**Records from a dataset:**
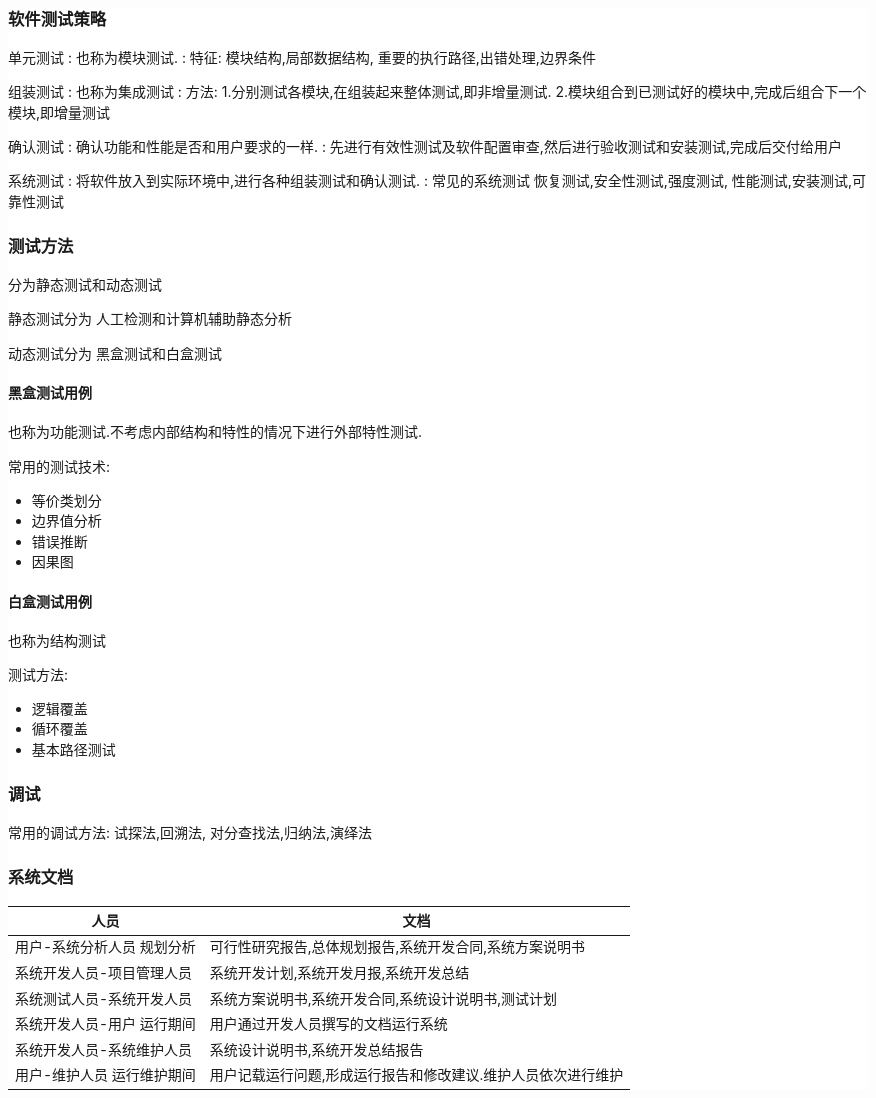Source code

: ### 软件测试策略

单元测试
: 也称为模块测试.
: 特征: 模块结构,局部数据结构, 重要的执行路径,出错处理,边界条件

组装测试
: 也称为集成测试
: 方法:
    1.分别测试各模块,在组装起来整体测试,即非增量测试.
    2.模块组合到已测试好的模块中,完成后组合下一个模块,即增量测试

确认测试
: 确认功能和性能是否和用户要求的一样.
: 先进行有效性测试及软件配置审查,然后进行验收测试和安装测试,完成后交付给用户

系统测试
: 将软件放入到实际环境中,进行各种组装测试和确认测试.
: 常见的系统测试 恢复测试,安全性测试,强度测试, 性能测试,安装测试,可靠性测试


### 测试方法

分为静态测试和动态测试

静态测试分为 人工检测和计算机辅助静态分析

动态测试分为 黑盒测试和白盒测试

#### 黑盒测试用例
也称为功能测试.不考虑内部结构和特性的情况下进行外部特性测试.

常用的测试技术:

* 等价类划分
* 边界值分析
* 错误推断
* 因果图

#### 白盒测试用例
也称为结构测试

测试方法:

* 逻辑覆盖
* 循环覆盖
* 基本路径测试

### 调试

常用的调试方法: 试探法,回溯法, 对分查找法,归纳法,演绎法

### 系统文档

人员|文档
-|-
用户-系统分析人员 规划分析|可行性研究报告,总体规划报告,系统开发合同,系统方案说明书
系统开发人员-项目管理人员|系统开发计划,系统开发月报,系统开发总结
系统测试人员-系统开发人员| 系统方案说明书,系统开发合同,系统设计说明书,测试计划
系统开发人员-用户 运行期间| 用户通过开发人员撰写的文档运行系统
系统开发人员-系统维护人员| 系统设计说明书,系统开发总结报告
用户-维护人员 运行维护期间| 用户记载运行问题,形成运行报告和修改建议.维护人员依次进行维护
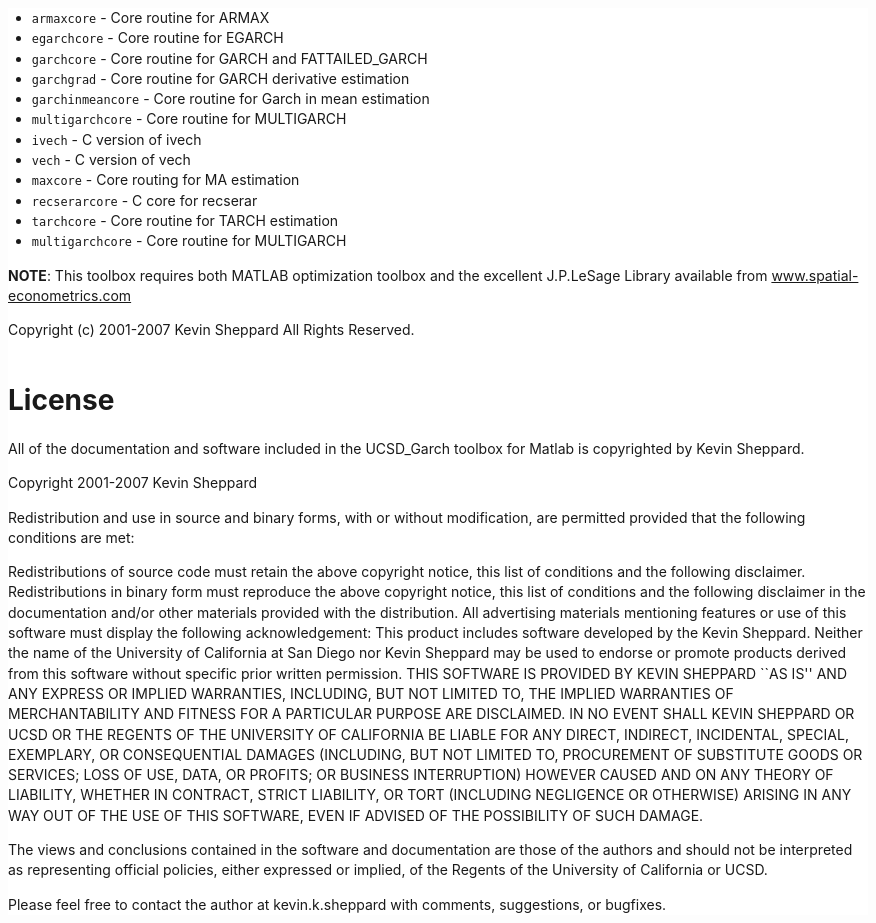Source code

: * `armaxcore` - Core routine for ARMAX
* `egarchcore` - Core routine for EGARCH
* `garchcore` - Core routine for GARCH and FATTAILED_GARCH
* `garchgrad` - Core routine for GARCH derivative estimation
* `garchinmeancore` - Core routine for Garch in mean estimation
* `multigarchcore` - Core routine for MULTIGARCH
* `ivech` - C version of ivech
* `vech` - C version of vech
* `maxcore` - Core routing for MA estimation
* `recserarcore` - C core for recserar
* `tarchcore` - Core routine for TARCH estimation
* `multigarchcore` - Core routine for MULTIGARCH

**NOTE**: This toolbox requires both MATLAB optimization toolbox and the excellent J.P.LeSage Library
available from www.spatial-econometrics.com

Copyright (c) 2001-2007 Kevin Sheppard All Rights Reserved.

# License

All of the documentation and software included in the UCSD_Garch toolbox for Matlab is copyrighted by Kevin Sheppard.

Copyright 2001-2007 Kevin Sheppard

Redistribution and use in source and binary forms, with or without modification, are permitted provided that the following conditions are met:

Redistributions of source code must retain the above copyright notice, this list of conditions and the following disclaimer. Redistributions in binary form must reproduce the above copyright notice, this list of conditions and the following disclaimer in the documentation and/or other materials provided with the distribution. All advertising materials mentioning features or use of this software must display the following acknowledgement: This product includes software developed by the Kevin Sheppard. Neither the name of the University of California at San Diego nor Kevin Sheppard may be used to endorse or promote products derived from this software without specific prior written permission. THIS SOFTWARE IS PROVIDED BY KEVIN SHEPPARD ``AS IS'' AND ANY EXPRESS OR IMPLIED WARRANTIES, INCLUDING, BUT NOT LIMITED TO, THE IMPLIED WARRANTIES OF MERCHANTABILITY AND FITNESS FOR A PARTICULAR PURPOSE ARE DISCLAIMED. IN NO EVENT SHALL KEVIN SHEPPARD OR UCSD OR THE REGENTS OF THE UNIVERSITY OF CALIFORNIA BE LIABLE FOR ANY DIRECT, INDIRECT, INCIDENTAL, SPECIAL, EXEMPLARY, OR CONSEQUENTIAL DAMAGES (INCLUDING, BUT NOT LIMITED TO, PROCUREMENT OF SUBSTITUTE GOODS OR SERVICES; LOSS OF USE, DATA, OR PROFITS; OR BUSINESS INTERRUPTION) HOWEVER CAUSED AND ON ANY THEORY OF LIABILITY, WHETHER IN CONTRACT, STRICT LIABILITY, OR TORT (INCLUDING NEGLIGENCE OR OTHERWISE) ARISING IN ANY WAY OUT OF THE USE OF THIS SOFTWARE, EVEN IF ADVISED OF THE POSSIBILITY OF SUCH DAMAGE.

The views and conclusions contained in the software and documentation are those of the authors and should not be interpreted as representing official policies, either expressed or implied, of the Regents of the University of California or UCSD.

Please feel free to contact the author at kevin.k.sheppard with comments, suggestions, or bugfixes.
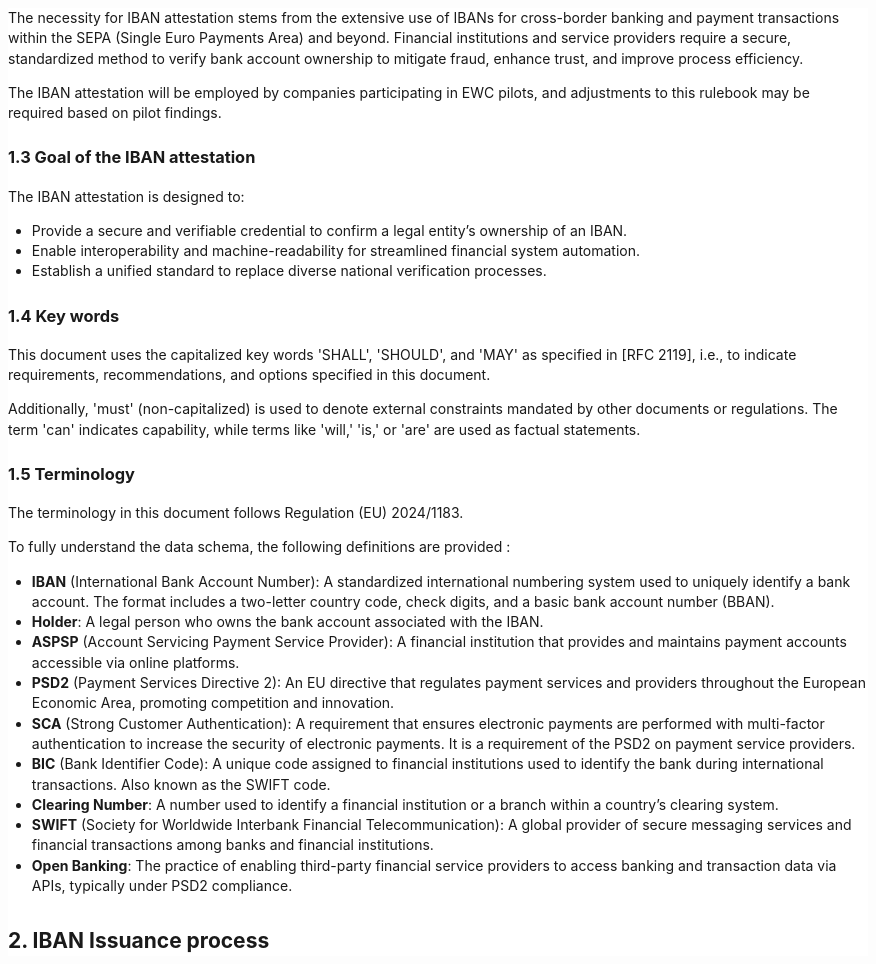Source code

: The necessity for IBAN attestation stems from the extensive use of IBANs for cross-border banking and payment transactions within the SEPA (Single Euro Payments Area) and beyond. Financial institutions and service providers require a secure, standardized method to verify bank account ownership to mitigate fraud, enhance trust, and improve process efficiency.

The IBAN attestation will be employed by companies participating in EWC pilots, and adjustments to this rulebook may be required based on pilot findings.

### 1.3 Goal of the IBAN attestation

The IBAN attestation is designed to:

- Provide a secure and verifiable credential to confirm a legal entity’s ownership of an IBAN.
- Enable interoperability and machine-readability for streamlined financial system automation.
- Establish a unified standard to replace diverse national verification processes.

### 1.4 Key words

This document uses the capitalized key words 'SHALL', 'SHOULD', and 'MAY' as specified in [RFC 2119], i.e., to indicate requirements, recommendations, and options specified in this document.

Additionally, 'must' (non-capitalized) is used to denote external constraints mandated by other documents or regulations. The term 'can' indicates capability, while terms like 'will,' 'is,' or 'are' are used as factual statements.

### 1.5 Terminology

The terminology in this document follows Regulation (EU) 2024/1183.

To fully understand the data schema, the following definitions are provided :

- **IBAN** (International Bank Account Number): A standardized international numbering system used to uniquely identify a bank account. The format includes a two-letter country code, check digits, and a basic bank account number (BBAN).
- **Holder**: A legal person who owns the bank account associated with the IBAN.
- **ASPSP** (Account Servicing Payment Service Provider): A financial institution that provides and maintains payment accounts accessible via online platforms.
- **PSD2** (Payment Services Directive 2): An EU directive that regulates payment services and providers throughout the European Economic Area, promoting competition and innovation.
- **SCA** (Strong Customer Authentication): A requirement that ensures electronic payments are performed with multi-factor authentication to increase the security of electronic payments. It is a requirement of the PSD2 on payment service providers.
- **BIC** (Bank Identifier Code): A unique code assigned to financial institutions used to identify the bank during international transactions. Also known as the SWIFT code.
- **Clearing Number**: A number used to identify a financial institution or a branch within a country’s clearing system.
- **SWIFT** (Society for Worldwide Interbank Financial Telecommunication): A global provider of secure messaging services and financial transactions among banks and financial institutions.
- **Open Banking**: The practice of enabling third-party financial service providers to access banking and transaction data via APIs, typically under PSD2 compliance.


## 2. IBAN Issuance process
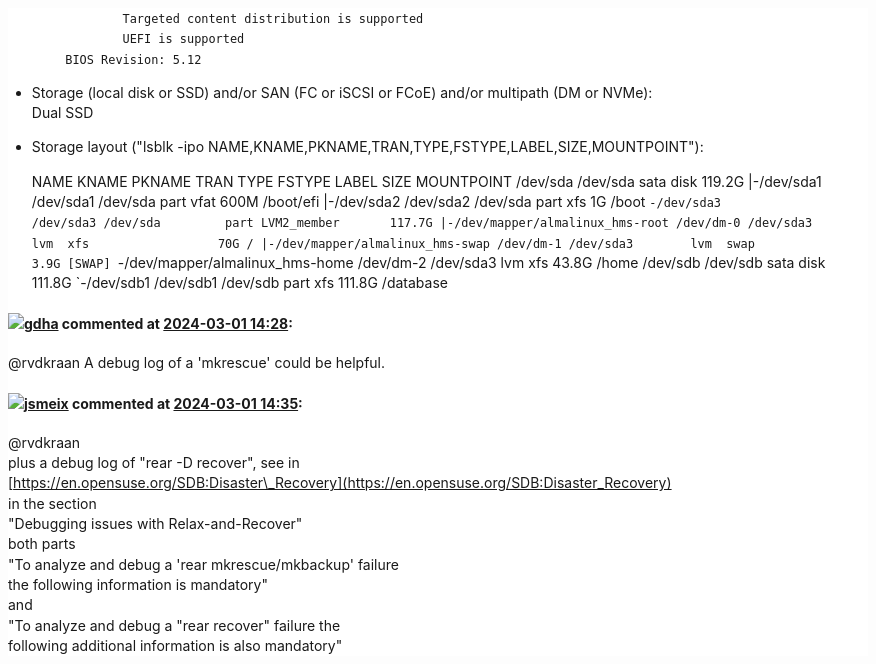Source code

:                     Targeted content distribution is supported
                    UEFI is supported
            BIOS Revision: 5.12

-   Storage (local disk or SSD) and/or SAN (FC or iSCSI or FCoE) and/or
    multipath (DM or NVMe):  
    Dual SSD

-   Storage layout ("lsblk -ipo
    NAME,KNAME,PKNAME,TRAN,TYPE,FSTYPE,LABEL,SIZE,MOUNTPOINT"):



    NAME                               KNAME     PKNAME    TRAN   TYPE FSTYPE      LABEL   SIZE MOUNTPOINT
    /dev/sda                           /dev/sda            sata   disk                   119.2G
    |-/dev/sda1                        /dev/sda1 /dev/sda         part vfat                600M /boot/efi
    |-/dev/sda2                        /dev/sda2 /dev/sda         part xfs                   1G /boot
    `-/dev/sda3                        /dev/sda3 /dev/sda         part LVM2_member       117.7G
      |-/dev/mapper/almalinux_hms-root /dev/dm-0 /dev/sda3        lvm  xfs                  70G /
      |-/dev/mapper/almalinux_hms-swap /dev/dm-1 /dev/sda3        lvm  swap                3.9G [SWAP]
      `-/dev/mapper/almalinux_hms-home /dev/dm-2 /dev/sda3        lvm  xfs                43.8G /home
    /dev/sdb                           /dev/sdb            sata   disk                   111.8G
    `-/dev/sdb1                        /dev/sdb1 /dev/sdb         part xfs               111.8G /database

#### <img src="https://avatars.githubusercontent.com/u/888633?u=cdaeb31efcc0048d3619651aa18dd4b76e636b21&v=4" width="50">[gdha](https://github.com/gdha) commented at [2024-03-01 14:28](https://github.com/rear/rear/issues/3170#issuecomment-1973301491):

@rvdkraan A debug log of a 'mkrescue' could be helpful.

#### <img src="https://avatars.githubusercontent.com/u/1788608?u=925fc54e2ce01551392622446ece427f51e2f0ce&v=4" width="50">[jsmeix](https://github.com/jsmeix) commented at [2024-03-01 14:35](https://github.com/rear/rear/issues/3170#issuecomment-1973312486):

@rvdkraan  
plus a debug log of "rear -D recover", see in  
[https://en.opensuse.org/SDB:Disaster\_Recovery](https://en.opensuse.org/SDB:Disaster_Recovery)  
in the section  
"Debugging issues with Relax-and-Recover"  
both parts  
"To analyze and debug a 'rear mkrescue/mkbackup' failure  
the following information is mandatory"  
and  
"To analyze and debug a "rear recover" failure the  
following additional information is also mandatory"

**WHAT YOU NEED TO DO:** Transcribe the listing above verbatim from the line containing "### 1.5 Terminology" to the line containing "To fully understand", including both of those lines.

**WRITTEN SOLUTION:**
### 1.5 Terminology

The terminology in this document follows Regulation (EU) 2024/1183.

To fully understand the data schema, the following definitions are provided :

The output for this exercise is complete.